Bonjour, le amours. Okay, I don't even know what I tried to say there... My uni writing course lecturer is encouraging us all to 'publish' ourselves - write freelance spec articles etc. Scary stuff. Just uploading to fanfiction net is scary enough for me for the time being. Finding time to write anything that is not assignment-y is also difficult. Special thanks to my very, very, incredibly loyal reviewers - DCoD (yaaaay!) xinaxheartbeat (also yaaaay) & willowred (yaaay!)
The heavily packed slave trader ship moved slowly, and although armed, was difficult to manoeuvre and difficult to fire with. However, pirates left these ships alone as they were too cumbersome to make a hasty getaway on, and slaves were a commodity too difficult to ship over the world for the inexperienced. Many thought it was simply not worth their while, and expenses far outweighed the gains. The stench on the ship was awful also – as bad as the poop deck, only ten times worse. The smell had been the very thing that had alerted the crew to their presence at the start.
Unsuspecting of foul play, and almost arrogant in their certainty that no-one would dare attack their ship, the slave traders had happily given way to let the Black Pearl pass. Which the Pearl did not. As they drew past the hulking ship, the Black Pearl suddenly laid itself aboard. The crew were thrown violently about the deck. Anamaria swore colourfully.
"What the hell is it doing? They're going to think we're attacking them!" Alex had been sitting in quiet contemplation.
"Why don't we?"
Anamaria cut her eyes from the slavers hull looming up before them and bore her dark eyes into Alex's light ones, "Why don't we what?"
"Take the slaver. Free your people." Anamaria looked taken back.
"We're saving Jack." She finally offered, somewhat weakly, "And they're not my people – they're from a neighbouring tribe. We do not talk to each other."
"I'm a linguist. That was the main reason I was hired as crew, but I haven't even barely spoken three words of anything other than English. And when I did, it was a bit of a disaster. But I'm certain I could communicate with these people. They are still your people, regardless of whether or not you speak with the same tongue. You have a duty to them."

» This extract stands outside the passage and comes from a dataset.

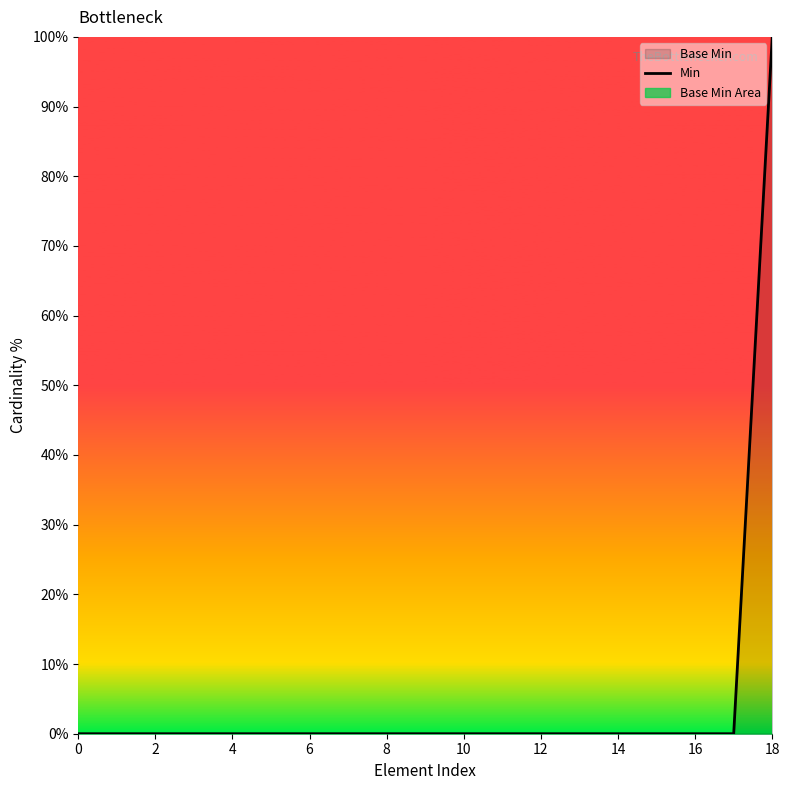

What is the average value?

5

"I have no duty to them – my people sold me into the same life these people are now facing."
"So – now's your chance to save thousands of people suffering what you had to. Tell me, do we go on to save the life of one pirate, or stay back to set free thousands of innocent souls?"

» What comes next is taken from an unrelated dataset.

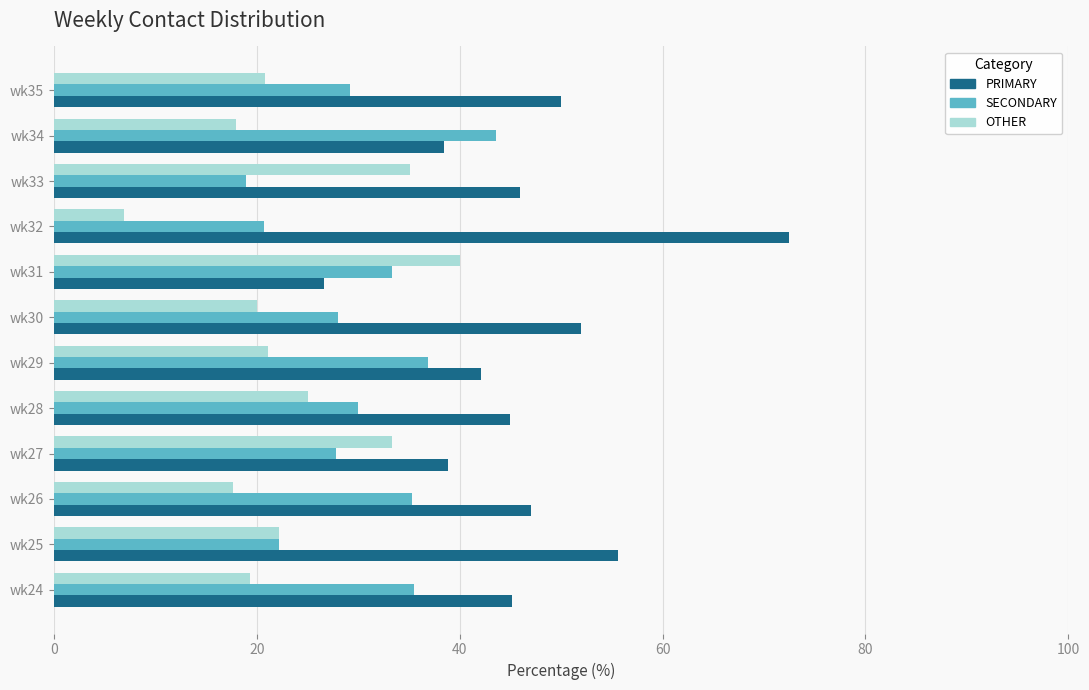

What is the total value across all series at wk34?

100.0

"We don't have time for this." Anamaria hissed, almond-cat eyes narrowing in irritation. Alex regarded Anamaria carefully. "You're judgement is flawed regardless." She finally concluded, "You love Jack so much you would condemn thousands of women, children and men to lives of slavery, cruelly and death."
"I don't fancy him!" Anamaria practically spat. "He owes me a ship."
"Well, take the Pearl." Alex reasoned logically. Anamaria snapped back like whiplash.
"I don't want that one."
"The Black Pearl is the fastest ship in the Carribbean; how can you not want her?"
"I want a better one."
"How about that one?" Alex gestured dramatically to the slaver now parallel to their port side.
Anamaria's eyes narrowed as she thrust her face into Alex's. Her fists were almost raised, clenched into tight balls, her stubborn jaw set forward, her mouth tightened into a scowl, eyes narrow. Alex thought she was going to literally get decked. Finally one fist slowly unfurled into a jabbing finger, and her set jaw loosened enough to allow her to growl through ground teeth.
"I ought to feed you to the sharks." Alex took a step back, hands raised in defence.
"Okay, okay." She conceded. "I'll sort it out with them. I'll explain we weren't watching the wheel, the keel's loose, the rudder's cracked, something to that effect."
Anamaria gave a swift, sharp nod of assent. "You do that."
"Okay, just let me handle it." Alex said sincerely, turning to face the slaver and the tense crew aboard it. And smiled a broad, almost Jack-like smile; - smile of crafty roguishness.